President Obama responds to shooting

When a parent drops their child off at school, they expect their child to come home once the school day is over. Unfortunately,  this was not the case for many parents in Newtown, Connecticut.

On Dec. 14, Adam Lanza entered Sandy Hook Elementary with a semiautomatic rifle and shot 20 children and six adults. Lanza later took his own life.

This shooting was the second deadliest in the nation’s history behind the Virginia Tech massacre, according to The New York Times.

Leaders from around the country made responses about the shooting. One response was from a very emotional President Barack Obama. In his statement, Obama emphasized that “meaningful action” needs to be taken to stop violent tragedy.

A few days later, Obama announced the formation of a task force, headed by Vice President Joe Biden, to investigate what the White House and Congress can do regarding gun control.

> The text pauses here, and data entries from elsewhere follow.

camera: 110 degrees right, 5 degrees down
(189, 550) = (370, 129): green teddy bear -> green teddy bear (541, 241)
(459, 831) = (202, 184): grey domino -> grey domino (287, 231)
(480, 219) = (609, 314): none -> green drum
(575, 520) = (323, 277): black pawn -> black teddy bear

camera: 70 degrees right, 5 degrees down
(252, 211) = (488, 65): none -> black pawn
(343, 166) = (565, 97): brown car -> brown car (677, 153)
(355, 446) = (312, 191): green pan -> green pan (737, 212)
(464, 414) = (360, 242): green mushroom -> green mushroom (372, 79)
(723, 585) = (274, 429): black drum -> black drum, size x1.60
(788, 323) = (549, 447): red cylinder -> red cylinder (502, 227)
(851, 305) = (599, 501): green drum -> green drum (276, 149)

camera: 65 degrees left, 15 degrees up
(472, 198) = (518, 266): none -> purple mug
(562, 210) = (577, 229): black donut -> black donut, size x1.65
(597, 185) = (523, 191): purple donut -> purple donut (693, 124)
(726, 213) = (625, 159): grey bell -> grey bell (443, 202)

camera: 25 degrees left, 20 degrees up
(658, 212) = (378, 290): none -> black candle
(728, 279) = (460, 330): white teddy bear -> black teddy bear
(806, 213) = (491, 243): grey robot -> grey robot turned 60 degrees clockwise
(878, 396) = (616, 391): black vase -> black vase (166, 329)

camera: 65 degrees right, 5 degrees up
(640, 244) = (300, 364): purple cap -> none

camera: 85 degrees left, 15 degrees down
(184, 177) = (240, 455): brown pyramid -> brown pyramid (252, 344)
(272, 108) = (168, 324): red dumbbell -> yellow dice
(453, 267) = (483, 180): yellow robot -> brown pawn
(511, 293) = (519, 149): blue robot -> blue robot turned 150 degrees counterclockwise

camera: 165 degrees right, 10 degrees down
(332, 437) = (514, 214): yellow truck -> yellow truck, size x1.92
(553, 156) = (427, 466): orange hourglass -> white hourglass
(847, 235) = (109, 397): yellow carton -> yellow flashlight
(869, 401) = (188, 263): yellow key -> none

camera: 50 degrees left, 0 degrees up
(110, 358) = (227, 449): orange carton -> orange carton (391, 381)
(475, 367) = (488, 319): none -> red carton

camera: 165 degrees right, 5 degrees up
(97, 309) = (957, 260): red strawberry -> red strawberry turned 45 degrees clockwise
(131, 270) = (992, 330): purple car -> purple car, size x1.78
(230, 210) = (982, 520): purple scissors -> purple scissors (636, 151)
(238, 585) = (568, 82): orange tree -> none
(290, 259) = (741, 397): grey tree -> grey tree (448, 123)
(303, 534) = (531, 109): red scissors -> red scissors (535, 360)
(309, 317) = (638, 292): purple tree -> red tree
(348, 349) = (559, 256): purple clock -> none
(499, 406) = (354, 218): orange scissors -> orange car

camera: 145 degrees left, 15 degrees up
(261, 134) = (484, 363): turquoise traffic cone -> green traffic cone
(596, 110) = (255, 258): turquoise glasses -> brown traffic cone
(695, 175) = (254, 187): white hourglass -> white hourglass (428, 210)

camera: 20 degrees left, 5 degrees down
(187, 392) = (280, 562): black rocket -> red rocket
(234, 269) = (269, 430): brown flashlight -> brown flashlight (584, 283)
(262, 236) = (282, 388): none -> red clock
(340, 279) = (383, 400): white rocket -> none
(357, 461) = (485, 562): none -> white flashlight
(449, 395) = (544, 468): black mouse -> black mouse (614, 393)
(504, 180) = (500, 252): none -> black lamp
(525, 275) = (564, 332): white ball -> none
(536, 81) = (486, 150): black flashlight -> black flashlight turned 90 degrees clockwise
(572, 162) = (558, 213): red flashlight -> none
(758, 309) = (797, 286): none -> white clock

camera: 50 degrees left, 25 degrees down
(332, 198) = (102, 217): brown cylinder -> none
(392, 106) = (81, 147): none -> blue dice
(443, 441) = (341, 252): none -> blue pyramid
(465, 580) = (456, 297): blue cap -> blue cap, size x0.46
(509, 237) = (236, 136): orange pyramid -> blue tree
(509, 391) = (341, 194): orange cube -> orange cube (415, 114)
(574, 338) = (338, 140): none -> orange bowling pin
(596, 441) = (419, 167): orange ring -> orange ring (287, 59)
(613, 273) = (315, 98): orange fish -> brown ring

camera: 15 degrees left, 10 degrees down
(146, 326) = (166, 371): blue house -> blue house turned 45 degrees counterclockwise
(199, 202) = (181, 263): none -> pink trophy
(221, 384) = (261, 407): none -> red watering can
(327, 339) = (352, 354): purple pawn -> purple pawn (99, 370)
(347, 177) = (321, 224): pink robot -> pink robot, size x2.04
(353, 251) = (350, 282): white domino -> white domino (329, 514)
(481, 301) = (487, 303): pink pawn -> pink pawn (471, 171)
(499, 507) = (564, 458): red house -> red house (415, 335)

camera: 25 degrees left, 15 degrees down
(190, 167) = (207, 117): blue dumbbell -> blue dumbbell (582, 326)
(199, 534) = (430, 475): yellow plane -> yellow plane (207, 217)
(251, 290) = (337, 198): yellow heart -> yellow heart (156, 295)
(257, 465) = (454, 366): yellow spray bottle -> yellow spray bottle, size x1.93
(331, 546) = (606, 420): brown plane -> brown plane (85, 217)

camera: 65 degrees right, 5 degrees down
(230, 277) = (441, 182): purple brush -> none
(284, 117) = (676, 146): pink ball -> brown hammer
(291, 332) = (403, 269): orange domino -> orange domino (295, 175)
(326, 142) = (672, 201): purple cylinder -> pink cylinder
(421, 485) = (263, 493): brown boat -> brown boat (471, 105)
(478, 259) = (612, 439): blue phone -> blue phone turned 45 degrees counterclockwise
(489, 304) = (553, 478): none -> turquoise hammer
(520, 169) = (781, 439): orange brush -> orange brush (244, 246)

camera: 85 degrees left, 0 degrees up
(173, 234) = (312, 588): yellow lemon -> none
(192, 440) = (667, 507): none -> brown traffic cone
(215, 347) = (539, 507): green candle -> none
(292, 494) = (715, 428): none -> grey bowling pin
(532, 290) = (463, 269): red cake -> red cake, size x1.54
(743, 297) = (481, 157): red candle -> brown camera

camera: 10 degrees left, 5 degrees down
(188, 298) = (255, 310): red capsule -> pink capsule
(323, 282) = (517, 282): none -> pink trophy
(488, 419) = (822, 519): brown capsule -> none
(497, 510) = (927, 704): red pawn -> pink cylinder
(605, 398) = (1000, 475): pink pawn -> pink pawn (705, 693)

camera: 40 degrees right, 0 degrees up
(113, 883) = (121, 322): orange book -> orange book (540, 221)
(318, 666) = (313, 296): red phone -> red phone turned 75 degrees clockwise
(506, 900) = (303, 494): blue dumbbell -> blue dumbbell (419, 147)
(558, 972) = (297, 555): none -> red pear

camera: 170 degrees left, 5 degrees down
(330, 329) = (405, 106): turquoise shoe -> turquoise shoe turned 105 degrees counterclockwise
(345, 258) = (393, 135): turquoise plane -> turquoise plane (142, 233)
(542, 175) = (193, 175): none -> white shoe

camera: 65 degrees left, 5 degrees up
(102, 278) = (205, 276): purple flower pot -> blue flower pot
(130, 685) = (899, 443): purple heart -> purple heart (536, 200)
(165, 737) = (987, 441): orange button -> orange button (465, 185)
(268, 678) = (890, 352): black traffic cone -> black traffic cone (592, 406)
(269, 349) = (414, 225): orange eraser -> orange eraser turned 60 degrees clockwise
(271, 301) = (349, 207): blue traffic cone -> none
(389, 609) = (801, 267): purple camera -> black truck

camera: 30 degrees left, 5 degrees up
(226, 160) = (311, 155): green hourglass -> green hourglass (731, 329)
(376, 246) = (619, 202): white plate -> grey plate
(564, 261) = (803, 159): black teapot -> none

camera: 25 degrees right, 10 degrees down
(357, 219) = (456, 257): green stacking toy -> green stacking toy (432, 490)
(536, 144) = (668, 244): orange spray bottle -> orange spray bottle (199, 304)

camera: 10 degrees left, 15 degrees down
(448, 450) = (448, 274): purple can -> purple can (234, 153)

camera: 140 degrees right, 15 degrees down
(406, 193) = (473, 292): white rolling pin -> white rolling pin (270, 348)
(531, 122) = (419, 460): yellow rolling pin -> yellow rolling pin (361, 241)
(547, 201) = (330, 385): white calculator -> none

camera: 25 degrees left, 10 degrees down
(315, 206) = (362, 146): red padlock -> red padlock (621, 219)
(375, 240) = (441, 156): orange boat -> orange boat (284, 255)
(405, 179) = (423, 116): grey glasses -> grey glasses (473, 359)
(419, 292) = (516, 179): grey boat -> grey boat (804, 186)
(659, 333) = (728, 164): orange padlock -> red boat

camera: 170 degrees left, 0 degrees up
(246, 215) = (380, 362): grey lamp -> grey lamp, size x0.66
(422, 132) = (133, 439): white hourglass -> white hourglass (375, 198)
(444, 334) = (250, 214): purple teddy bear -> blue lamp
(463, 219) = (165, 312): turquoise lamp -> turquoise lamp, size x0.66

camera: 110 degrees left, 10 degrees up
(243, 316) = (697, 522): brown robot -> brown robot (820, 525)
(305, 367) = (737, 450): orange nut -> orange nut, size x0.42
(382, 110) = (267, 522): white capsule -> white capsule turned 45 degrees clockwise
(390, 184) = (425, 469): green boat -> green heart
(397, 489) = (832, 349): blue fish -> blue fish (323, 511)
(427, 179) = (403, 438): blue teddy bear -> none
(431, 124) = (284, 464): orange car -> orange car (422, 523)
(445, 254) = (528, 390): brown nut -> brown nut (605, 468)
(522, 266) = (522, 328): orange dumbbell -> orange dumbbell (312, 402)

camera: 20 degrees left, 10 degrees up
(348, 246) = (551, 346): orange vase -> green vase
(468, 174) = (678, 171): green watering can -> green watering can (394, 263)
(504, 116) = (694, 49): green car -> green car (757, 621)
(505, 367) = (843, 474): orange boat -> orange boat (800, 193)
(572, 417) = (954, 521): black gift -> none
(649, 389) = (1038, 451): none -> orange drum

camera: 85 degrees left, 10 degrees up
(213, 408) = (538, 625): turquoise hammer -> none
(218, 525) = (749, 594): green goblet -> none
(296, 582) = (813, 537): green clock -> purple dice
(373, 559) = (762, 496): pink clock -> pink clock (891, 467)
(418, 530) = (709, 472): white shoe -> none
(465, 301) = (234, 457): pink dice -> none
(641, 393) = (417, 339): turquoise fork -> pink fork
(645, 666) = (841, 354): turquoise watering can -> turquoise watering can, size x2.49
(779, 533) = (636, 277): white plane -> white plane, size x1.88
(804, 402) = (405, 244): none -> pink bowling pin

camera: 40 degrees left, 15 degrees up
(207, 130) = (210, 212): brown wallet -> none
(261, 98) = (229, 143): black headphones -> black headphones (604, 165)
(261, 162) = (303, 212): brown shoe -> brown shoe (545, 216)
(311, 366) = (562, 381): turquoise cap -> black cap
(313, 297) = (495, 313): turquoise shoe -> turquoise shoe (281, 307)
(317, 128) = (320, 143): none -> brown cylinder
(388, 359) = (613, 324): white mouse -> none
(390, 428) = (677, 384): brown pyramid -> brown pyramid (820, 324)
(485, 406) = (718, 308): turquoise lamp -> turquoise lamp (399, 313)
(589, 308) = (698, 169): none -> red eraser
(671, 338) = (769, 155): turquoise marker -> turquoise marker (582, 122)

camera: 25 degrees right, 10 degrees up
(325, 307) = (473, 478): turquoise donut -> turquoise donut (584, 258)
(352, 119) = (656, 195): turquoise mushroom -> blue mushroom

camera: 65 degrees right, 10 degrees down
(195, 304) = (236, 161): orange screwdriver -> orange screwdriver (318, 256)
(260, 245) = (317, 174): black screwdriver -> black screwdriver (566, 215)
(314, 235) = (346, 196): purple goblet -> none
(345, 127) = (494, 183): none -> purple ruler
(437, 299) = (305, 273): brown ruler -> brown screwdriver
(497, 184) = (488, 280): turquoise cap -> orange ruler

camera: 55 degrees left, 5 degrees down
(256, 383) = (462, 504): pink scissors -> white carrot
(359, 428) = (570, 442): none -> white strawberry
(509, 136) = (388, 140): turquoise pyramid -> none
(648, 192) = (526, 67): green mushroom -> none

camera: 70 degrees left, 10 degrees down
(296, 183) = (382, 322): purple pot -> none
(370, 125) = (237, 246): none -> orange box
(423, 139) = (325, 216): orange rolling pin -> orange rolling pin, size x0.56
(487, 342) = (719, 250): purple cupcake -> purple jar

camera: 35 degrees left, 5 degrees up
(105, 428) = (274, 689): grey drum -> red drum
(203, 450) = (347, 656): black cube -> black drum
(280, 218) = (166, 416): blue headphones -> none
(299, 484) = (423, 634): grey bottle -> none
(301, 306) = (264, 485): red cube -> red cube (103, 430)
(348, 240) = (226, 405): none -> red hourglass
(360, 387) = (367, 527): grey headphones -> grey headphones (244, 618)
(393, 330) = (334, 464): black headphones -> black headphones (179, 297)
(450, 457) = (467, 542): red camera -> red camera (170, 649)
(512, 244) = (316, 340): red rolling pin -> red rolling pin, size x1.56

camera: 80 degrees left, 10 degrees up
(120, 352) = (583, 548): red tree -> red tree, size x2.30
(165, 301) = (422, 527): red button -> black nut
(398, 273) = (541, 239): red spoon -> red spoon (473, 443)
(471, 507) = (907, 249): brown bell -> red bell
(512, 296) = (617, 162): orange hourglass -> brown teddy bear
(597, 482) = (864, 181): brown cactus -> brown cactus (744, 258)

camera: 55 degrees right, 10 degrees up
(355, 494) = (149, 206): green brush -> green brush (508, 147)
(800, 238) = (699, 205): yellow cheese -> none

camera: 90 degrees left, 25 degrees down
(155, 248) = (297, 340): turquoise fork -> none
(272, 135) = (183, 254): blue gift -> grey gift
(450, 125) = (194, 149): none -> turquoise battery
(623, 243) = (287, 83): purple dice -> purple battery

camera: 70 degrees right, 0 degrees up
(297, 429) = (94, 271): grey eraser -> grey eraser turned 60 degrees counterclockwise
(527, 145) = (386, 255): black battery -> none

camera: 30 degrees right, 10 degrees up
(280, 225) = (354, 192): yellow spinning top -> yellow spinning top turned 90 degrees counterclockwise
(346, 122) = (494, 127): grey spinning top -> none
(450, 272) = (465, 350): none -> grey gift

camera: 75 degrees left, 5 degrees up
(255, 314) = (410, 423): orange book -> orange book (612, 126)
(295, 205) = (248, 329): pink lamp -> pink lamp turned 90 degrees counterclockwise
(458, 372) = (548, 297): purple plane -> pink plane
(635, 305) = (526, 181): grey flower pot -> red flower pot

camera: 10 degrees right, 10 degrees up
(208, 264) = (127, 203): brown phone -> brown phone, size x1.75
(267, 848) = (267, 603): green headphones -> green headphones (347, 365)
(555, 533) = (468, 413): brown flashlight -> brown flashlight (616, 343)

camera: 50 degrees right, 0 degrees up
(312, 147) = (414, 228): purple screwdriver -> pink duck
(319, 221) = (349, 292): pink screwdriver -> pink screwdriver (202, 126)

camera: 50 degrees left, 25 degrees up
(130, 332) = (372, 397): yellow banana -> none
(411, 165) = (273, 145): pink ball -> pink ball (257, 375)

Biden and the task force delivered 26 proposals that the president could execute without Congress, and a few that would require Congressional approval. Obama signed these 26 proposals as executive orders. The orders ranged from appointing a permanent director of the Bureau of Alcohol, Tobacco, Firearms and Explosives to addressing issues of mental health.

While these executive orders are good, they are not enough to prevent another massacre like the one at Sandy Hook Elememtary. Congress will have to act and create laws about gun control.

Some of the legislative proposals from the vice president include implementing background checks for all gun sales, reinstating the assault weapons ban, limiting ammunition magazines, and expanding insurance coverage for mental health. These are propositions that Congress must take action on. However, this is unlikely due to the vast scope and influence of the National Rifle Association (NRA).

The NRA obviously do not advocate for gun control. Instead, they believe there should be a police officer present in every school across the country because “the only thing that stops a bad guy with a gun is a good guy with a gun.”

The NRA’s view is unjustifiable. During an interview with ABC News’ Diane Sawyer, former Congresswoman Gabrielle Giffords and her husband, former astronaut Mark Kelly, said there was a “good guy with a gun” during the Tucson shooting who almost killed the person who ultimately took the shooter down.

Giffords wants “common sense” gun control laws, like Biden’s proposed required background checks for every gun sale. Over 58 percent of the country would like to see stricter gun control laws like the ones Giffords and Biden are proposing, according to Gallup Polling.

With the current makeup of Congress, real action towards gun control will not take place fast enough. The only proposal that has a chance of passing the current Congress is requiring background checks on gun sales. 

Regardless, any action that does happen gets Americans one step closer to preventing mass shootings and other acts of gun-related violence.